Go over the listing that follows and work out how many lines have the string "EEUU"; reply with the number by itself.

Start of ENTRIES PROVIDED

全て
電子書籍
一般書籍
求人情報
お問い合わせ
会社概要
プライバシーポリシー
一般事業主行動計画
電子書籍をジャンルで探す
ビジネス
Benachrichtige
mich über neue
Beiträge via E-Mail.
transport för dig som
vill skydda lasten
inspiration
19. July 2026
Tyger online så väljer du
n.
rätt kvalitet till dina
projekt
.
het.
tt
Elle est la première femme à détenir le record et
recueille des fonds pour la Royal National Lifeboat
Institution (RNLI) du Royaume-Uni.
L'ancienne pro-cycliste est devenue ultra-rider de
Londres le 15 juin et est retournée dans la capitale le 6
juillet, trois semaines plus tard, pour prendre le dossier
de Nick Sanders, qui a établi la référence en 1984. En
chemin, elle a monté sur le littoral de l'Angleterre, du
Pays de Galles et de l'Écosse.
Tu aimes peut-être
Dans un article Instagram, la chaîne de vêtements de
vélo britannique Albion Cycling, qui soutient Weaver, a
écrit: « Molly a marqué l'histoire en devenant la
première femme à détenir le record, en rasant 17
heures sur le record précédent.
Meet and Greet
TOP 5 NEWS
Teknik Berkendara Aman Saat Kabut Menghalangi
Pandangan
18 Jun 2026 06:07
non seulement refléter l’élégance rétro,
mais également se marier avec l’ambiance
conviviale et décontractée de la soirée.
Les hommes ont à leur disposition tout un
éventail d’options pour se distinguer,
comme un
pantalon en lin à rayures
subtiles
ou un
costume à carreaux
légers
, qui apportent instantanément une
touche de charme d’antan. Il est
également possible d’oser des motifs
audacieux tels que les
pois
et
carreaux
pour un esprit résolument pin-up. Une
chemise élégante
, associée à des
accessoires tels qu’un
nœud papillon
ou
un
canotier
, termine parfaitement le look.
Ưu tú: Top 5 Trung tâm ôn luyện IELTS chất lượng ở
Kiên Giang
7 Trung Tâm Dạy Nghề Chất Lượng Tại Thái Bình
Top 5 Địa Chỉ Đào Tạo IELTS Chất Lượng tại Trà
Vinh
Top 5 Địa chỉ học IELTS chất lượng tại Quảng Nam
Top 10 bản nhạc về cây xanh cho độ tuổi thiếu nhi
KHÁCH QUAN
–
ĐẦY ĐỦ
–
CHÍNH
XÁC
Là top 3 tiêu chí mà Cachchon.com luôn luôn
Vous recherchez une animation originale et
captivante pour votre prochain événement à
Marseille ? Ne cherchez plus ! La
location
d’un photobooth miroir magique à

End of ENTRIES PROVIDED
Start of ENTRIES PROVIDED

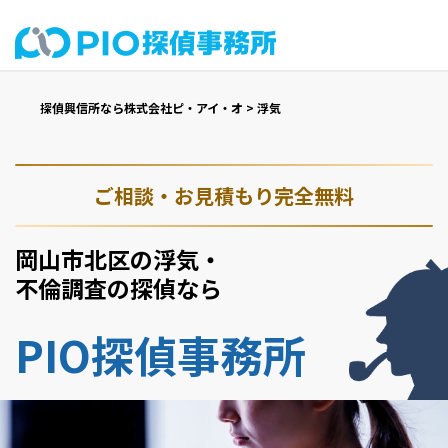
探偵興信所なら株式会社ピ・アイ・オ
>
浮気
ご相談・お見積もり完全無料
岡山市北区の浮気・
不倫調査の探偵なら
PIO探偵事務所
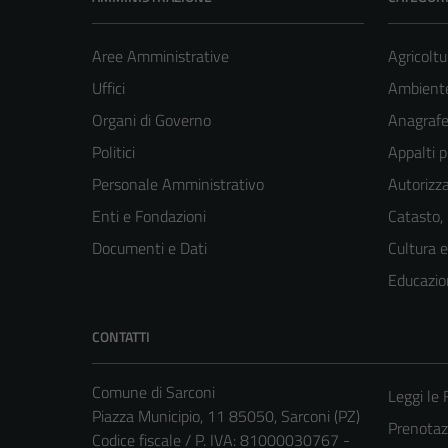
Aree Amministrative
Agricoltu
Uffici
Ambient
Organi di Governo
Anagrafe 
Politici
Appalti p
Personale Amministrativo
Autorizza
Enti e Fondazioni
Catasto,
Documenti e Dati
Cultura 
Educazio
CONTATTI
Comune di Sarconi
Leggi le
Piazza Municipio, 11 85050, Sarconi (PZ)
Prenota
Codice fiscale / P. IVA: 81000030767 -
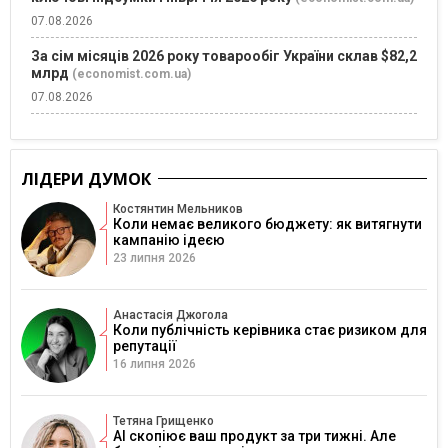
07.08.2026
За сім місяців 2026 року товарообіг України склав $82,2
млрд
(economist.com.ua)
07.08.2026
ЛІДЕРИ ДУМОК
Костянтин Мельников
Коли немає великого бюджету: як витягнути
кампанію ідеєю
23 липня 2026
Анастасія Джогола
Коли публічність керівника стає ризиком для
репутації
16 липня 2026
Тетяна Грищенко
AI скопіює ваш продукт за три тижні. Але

End of ENTRIES PROVIDED
Start of ENTRIES PROVIDED

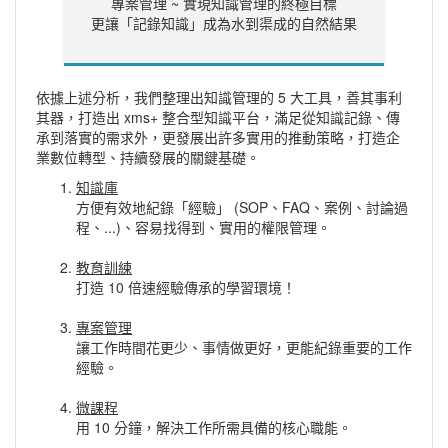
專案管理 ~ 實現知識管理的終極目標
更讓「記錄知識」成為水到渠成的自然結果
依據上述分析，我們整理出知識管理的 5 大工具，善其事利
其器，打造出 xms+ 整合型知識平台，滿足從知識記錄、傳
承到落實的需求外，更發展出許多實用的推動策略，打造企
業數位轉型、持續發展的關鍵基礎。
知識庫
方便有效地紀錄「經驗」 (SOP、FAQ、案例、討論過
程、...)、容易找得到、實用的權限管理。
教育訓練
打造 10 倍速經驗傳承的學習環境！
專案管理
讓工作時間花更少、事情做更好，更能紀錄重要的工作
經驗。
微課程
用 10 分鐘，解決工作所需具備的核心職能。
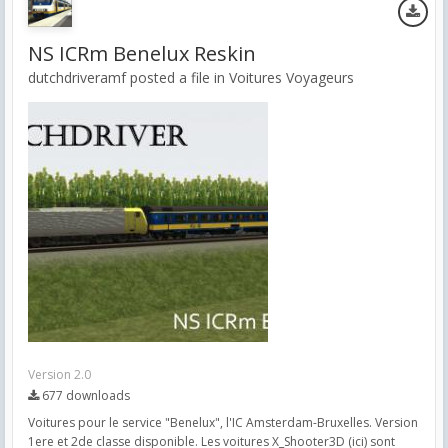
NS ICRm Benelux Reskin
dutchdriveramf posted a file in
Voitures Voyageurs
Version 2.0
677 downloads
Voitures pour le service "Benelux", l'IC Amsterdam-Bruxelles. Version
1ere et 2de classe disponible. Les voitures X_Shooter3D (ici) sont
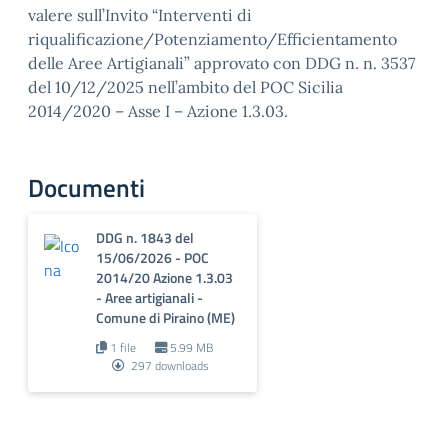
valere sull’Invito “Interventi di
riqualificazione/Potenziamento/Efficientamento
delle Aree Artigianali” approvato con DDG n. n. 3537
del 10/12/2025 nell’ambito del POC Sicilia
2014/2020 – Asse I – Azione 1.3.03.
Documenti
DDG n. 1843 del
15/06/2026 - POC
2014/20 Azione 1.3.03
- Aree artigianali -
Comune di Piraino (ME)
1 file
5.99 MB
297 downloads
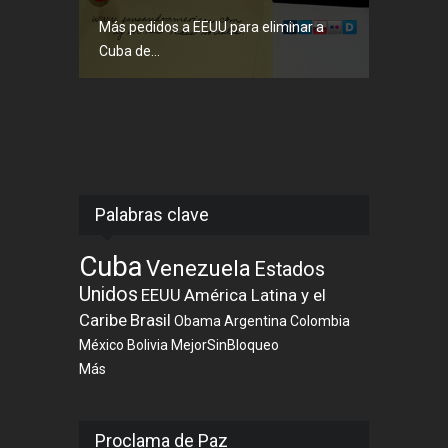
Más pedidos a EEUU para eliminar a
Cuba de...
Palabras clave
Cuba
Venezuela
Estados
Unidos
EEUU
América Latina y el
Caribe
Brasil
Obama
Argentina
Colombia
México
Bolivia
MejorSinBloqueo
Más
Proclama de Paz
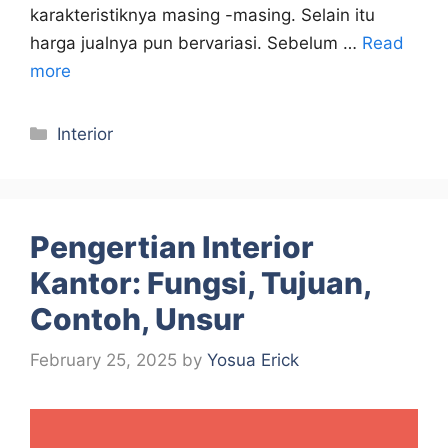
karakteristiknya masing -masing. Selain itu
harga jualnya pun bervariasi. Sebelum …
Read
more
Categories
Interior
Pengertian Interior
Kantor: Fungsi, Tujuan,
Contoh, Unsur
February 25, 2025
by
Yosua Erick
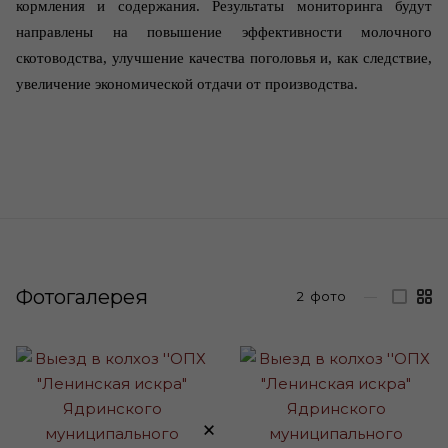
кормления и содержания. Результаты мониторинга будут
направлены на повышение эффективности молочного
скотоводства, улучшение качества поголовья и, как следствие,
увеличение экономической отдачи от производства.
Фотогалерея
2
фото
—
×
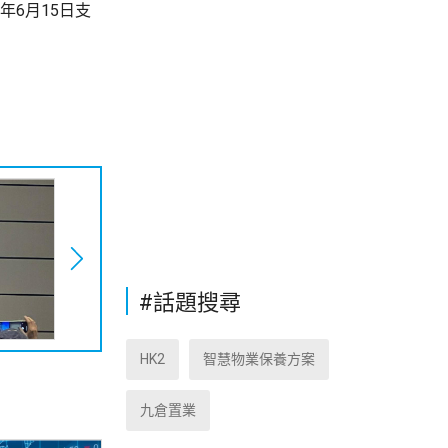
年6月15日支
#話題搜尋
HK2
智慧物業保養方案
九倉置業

End of ENTRIES PROVIDED

▸ THE COMPLETED TASK
2